Hollande aux Etats-Unis: trois jours de hugs et de poignées de main

François Hollande a multiplié les bons mots lors de sa visite de trois jours aux Etats-Unis.

François Hollande a multiplié les bons mots lors de sa visite de trois jours aux Etats-Unis. - -

Concours de blagues avec Barack Obama, profusion de gestes pour afficher une relation franco-américaine au beau fixe et même opération séduction dans la Silicon Valley. La visite de trois jours de François Hollande a été riche en images fortes. BFMTV.com les a rassemblées.

La visite de François Hollande aux Etats-Unis était très attendue. Si certains curieux voulaient juste savoir comment le protocole américain allait s'organiser avec un président célibataire, il y avait d’autres enjeux. Le premier objectif de ce déplacement était de célébrer l’amitié franco-américaine. Et pour ce faire, Barack Obama n’a pas seulement déroulé le tapis rouge, il avait invité François Hollande à une visite d’Etat avec tout l’honneur, le cérémonial, et le protocole qui en découlent.

Ainsi, François Hollande a eu droit à un "state dinner" mardi soir: un repas avec 300 convives qui coûte la bagatelle de 270.000 dollars et que le président Obama ne se permet qu’une fois par an. La Maison Blanche a choisi la chanteuse Mary L Blige pour animer la soirée, elle a laissé le président français de marbre.

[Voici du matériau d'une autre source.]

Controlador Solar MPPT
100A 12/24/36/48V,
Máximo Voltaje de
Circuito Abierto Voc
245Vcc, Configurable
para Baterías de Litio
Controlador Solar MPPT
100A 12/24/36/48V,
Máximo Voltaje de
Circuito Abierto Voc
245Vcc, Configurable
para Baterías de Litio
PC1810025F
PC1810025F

Les deux présidents ont multiplié les plaisanteries sur la météo à Wasington, la cravate de François Hollande ou encore son séjour d’étude consacré au Fastfood dans les années 1970. Ils ont également énuméré les dossiers sur lesquels la France et les Etats-Unis travaillent en bonne entente. Et les plus sensibles ont été évacués. Revenant sur les écoutes de la NSA, François Hollande a estimé que la "confiance mutuelle" entre Washington et Paris était désormais "restaurée".

Pour la deuxième partie de sa tournée américaine, François Hollande a laissé Barack Obama à Washington. Le président français a pris la direction de San Francisco pour rencontrer les entreprises de la Silicon Valley. Et parmi les entrepreneurs sur place, on compte de nombreux français. Carlos Diaz, à l’origine du mouvement des "pigeons" a profité de cette rencontre pour demander au président français un câlin. Un geste qu’il a accepté.

L’ombre au tableau de cette visite vient du président du Medef, Pierre Gattaz, que François Hollande avait emmené dans ses valises. Il s’est déclaré en début de séjour opposé à toute idée de "contraintes" pour les entreprises dans la mise en place du pacte de "responsabilité". Il a finalement mis un peu d’eau dans son vin pour expliquer dans l’avion du retour ne pas "exclure" des "engagement chiffrés".

Reste à savoir si ces séquences fortes sur le plan international et auprès du patronat français ont convaincu les Français. D’après un sondage paru, vendredi matin, la cote de popularité de François Hollande continue de chuter.